Add feature importance calculation

Blue-Yonder-OSS / cyclic-boosting

implementation of Cyclic Boosting machine learning algorithms

Eclipse Public License 2.0

87 stars 15 forks source link

Add feature importance calculation #41

Closed lbventura closed 1 year ago

lbventura commented 1 year ago

By including set_feature_bin_weighted_average in CyclicBoostingBase cb_features. I think this is a rather inefficient way of doing this as the feature importances get computed in each iteration of _fit_main (https://github.com/Blue-Yonder-OSS/cyclic-boosting/blob/main/cyclic_boosting/base.py#L691), which is redundant as only the final feature importances are required. It was done because:

set_feature_bin_weighted_average has to be called before feature.unbind_data
it avoids introducing a new call to feature.bind_data(X, weights, False)

Alternatively, one could iterate over the features and 1) bind_data, 2) compute the weighted average, and then 3) unbind_data, for example, here https://github.com/Blue-Yonder-OSS/cyclic-boosting/blob/main/cyclic_boosting/base.py#L724

FelixWick commented 1 year ago

Yeah, we should not do the calculation in each iteration.

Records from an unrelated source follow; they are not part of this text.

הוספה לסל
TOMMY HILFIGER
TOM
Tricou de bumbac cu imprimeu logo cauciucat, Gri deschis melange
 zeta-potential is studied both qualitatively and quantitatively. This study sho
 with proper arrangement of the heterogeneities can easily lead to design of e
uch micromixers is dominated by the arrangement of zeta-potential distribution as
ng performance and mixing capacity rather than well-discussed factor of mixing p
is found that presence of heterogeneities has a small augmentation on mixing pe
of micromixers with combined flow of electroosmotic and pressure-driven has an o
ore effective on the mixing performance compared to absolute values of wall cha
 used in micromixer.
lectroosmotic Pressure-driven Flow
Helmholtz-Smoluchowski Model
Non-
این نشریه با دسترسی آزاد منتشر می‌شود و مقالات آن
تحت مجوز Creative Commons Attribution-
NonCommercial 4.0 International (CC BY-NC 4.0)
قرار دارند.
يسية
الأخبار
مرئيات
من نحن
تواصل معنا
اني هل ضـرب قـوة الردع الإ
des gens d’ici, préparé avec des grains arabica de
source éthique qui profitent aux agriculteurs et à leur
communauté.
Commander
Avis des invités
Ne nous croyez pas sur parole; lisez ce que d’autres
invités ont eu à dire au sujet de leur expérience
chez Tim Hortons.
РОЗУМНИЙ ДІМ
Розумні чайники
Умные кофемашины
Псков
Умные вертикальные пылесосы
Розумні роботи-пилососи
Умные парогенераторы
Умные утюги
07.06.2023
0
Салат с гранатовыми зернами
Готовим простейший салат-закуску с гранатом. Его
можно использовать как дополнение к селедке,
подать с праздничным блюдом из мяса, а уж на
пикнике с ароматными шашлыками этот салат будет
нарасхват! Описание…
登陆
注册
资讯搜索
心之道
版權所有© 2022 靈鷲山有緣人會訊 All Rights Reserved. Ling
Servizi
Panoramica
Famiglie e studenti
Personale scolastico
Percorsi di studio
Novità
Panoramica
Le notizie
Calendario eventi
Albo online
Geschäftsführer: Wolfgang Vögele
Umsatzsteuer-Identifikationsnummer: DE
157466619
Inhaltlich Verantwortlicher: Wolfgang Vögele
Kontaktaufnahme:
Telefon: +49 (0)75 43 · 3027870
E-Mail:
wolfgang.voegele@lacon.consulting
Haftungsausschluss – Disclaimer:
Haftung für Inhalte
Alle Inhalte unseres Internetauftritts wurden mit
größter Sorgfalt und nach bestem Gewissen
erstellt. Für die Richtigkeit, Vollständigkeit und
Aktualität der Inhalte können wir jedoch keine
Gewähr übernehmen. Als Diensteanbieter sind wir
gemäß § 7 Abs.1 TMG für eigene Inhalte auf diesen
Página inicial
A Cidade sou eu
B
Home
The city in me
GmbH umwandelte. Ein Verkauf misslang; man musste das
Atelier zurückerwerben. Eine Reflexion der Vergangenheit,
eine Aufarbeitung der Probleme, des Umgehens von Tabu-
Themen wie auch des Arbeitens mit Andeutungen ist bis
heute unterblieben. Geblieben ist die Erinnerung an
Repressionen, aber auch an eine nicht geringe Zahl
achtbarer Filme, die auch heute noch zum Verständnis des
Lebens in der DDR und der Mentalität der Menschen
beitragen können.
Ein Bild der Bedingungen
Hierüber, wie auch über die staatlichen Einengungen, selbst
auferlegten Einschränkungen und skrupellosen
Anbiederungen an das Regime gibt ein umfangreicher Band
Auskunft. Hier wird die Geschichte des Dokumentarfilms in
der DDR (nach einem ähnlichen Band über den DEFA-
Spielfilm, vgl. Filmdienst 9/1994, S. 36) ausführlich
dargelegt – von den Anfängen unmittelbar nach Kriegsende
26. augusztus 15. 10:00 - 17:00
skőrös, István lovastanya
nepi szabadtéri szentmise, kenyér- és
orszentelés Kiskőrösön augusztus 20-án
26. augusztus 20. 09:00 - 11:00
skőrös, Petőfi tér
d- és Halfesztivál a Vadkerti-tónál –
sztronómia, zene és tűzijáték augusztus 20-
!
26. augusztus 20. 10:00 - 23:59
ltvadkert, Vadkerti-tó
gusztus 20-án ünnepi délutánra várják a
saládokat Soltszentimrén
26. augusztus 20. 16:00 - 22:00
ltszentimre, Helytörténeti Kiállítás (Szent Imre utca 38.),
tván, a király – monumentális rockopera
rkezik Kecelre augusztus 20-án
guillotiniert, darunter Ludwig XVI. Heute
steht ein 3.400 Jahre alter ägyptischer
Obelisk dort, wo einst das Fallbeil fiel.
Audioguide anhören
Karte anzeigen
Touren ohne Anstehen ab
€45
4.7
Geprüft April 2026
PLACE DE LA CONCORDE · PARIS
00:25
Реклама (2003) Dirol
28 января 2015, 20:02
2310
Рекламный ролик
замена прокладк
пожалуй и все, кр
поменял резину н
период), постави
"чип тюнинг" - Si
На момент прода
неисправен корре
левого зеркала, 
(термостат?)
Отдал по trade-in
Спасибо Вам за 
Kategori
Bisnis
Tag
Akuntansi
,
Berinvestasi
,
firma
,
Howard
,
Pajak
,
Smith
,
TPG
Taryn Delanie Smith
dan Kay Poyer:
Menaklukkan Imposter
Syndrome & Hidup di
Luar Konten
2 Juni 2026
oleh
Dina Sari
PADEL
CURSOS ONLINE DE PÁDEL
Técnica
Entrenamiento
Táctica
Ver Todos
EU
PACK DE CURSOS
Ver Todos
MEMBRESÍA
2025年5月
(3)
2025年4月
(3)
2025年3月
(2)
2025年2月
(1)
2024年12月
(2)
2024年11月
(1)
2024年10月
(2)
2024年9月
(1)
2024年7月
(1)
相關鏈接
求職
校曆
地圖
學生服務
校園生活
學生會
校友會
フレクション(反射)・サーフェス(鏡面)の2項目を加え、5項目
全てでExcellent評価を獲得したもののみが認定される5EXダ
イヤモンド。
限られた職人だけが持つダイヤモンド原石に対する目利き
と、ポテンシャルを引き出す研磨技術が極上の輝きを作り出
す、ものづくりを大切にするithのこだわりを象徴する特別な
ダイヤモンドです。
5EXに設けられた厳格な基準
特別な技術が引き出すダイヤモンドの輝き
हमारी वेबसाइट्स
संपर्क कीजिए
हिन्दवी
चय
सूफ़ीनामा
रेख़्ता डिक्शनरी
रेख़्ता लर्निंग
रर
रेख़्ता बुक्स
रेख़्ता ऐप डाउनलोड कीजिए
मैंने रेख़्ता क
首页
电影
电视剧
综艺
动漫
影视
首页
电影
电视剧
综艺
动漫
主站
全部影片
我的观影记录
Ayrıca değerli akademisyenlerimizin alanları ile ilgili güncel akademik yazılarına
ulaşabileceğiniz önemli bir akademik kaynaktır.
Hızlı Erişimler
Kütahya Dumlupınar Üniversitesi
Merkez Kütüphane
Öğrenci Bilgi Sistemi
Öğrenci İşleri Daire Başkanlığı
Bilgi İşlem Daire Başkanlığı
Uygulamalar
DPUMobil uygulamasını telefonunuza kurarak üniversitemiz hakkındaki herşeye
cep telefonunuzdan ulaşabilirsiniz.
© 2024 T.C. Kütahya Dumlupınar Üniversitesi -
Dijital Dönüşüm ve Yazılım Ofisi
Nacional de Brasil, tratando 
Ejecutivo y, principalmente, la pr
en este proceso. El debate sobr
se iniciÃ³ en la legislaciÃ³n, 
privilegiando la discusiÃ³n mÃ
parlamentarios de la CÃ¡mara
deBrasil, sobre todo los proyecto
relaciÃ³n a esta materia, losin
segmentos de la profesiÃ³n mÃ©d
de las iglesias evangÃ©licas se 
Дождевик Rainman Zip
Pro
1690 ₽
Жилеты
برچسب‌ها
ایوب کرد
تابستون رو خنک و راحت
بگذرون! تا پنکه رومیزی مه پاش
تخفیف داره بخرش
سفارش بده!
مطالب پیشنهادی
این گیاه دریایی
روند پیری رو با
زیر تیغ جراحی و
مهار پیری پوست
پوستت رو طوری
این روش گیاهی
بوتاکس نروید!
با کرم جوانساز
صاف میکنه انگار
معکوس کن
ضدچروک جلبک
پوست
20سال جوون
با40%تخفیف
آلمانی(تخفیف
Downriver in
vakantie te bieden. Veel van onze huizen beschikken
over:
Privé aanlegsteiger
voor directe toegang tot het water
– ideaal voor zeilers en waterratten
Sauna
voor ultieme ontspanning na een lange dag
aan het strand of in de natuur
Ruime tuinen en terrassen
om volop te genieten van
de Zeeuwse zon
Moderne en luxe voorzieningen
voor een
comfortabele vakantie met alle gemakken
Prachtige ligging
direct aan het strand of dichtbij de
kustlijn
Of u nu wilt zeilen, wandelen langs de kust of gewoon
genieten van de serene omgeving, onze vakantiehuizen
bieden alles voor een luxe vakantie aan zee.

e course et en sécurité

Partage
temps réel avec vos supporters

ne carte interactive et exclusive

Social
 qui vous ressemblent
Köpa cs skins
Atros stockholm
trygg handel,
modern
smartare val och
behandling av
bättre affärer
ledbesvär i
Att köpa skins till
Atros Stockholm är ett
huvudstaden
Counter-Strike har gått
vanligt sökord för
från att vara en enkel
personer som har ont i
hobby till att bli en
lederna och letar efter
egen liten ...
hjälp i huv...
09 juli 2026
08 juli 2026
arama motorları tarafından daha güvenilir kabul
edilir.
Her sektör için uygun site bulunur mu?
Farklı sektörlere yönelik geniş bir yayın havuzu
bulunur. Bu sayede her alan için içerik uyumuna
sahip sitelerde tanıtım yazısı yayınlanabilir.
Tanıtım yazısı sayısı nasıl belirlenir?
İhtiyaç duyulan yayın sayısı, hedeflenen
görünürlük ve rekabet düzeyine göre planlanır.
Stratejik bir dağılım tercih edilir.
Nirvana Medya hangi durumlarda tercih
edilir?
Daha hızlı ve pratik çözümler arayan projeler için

As quick implementation, you can go with your proposed alternative, it's not too expensive.

But in fact, we might also do a refactoring, all the unbinding and re-binding in the middle of the fitting is not needed, I think.

lbventura commented 1 year ago

Cool, I'll will follow your suggestion then and try to remove the feature.unbind_data which is currently preventing the computation outside of the loop.

lbventura commented 1 year ago

Just removed unbind_data and refactored.

FelixWick commented 1 year ago

It would be nice to include the estimation of feature importances for one of the integration tests, just as sanity check to see if the method produces reasonable results.

lbventura commented 1 year ago

It would be nice to include the estimation of feature importances for one of the integration tests, just as sanity check to see if the method produces reasonable results.

I am not 100% sure if this is what you are referring to: https://github.com/Blue-Yonder-OSS/cyclic-boosting/pull/41/files#diff-d8c7322bad71404522a489cb47c789fd4e6ec02b09f93563b51c1d599d4d9707R7

See screenshot below with how the results of the test look like: one can identify the features through the FeatureID.feature_group attribute, but this is not super clear as it does not provide information about the original feature name (say, day_of_week). Maybe we can edit FeatureID so that it includes the original feature name?

FelixWick commented 1 year ago

I mean to use the data in the integration test, because it is a quite realistic simulation and we expect the most informative features (which we know for this) to have highest feature importance. To your issue with the feature name, I think you already have access to this. There is just no feature names for the simple test you used. In the integration tests there should be names.

lbventura commented 1 year ago

I mean to use the data in the integration test, because it is a quite realistic simulation and we expect the most informative features (which we know for this) to have highest feature importance. To your issue with the feature name, I think you already have access to this. There is just no feature names for the simple test you used. In the integration tests there should be names.

Both issues have been addressed, I believe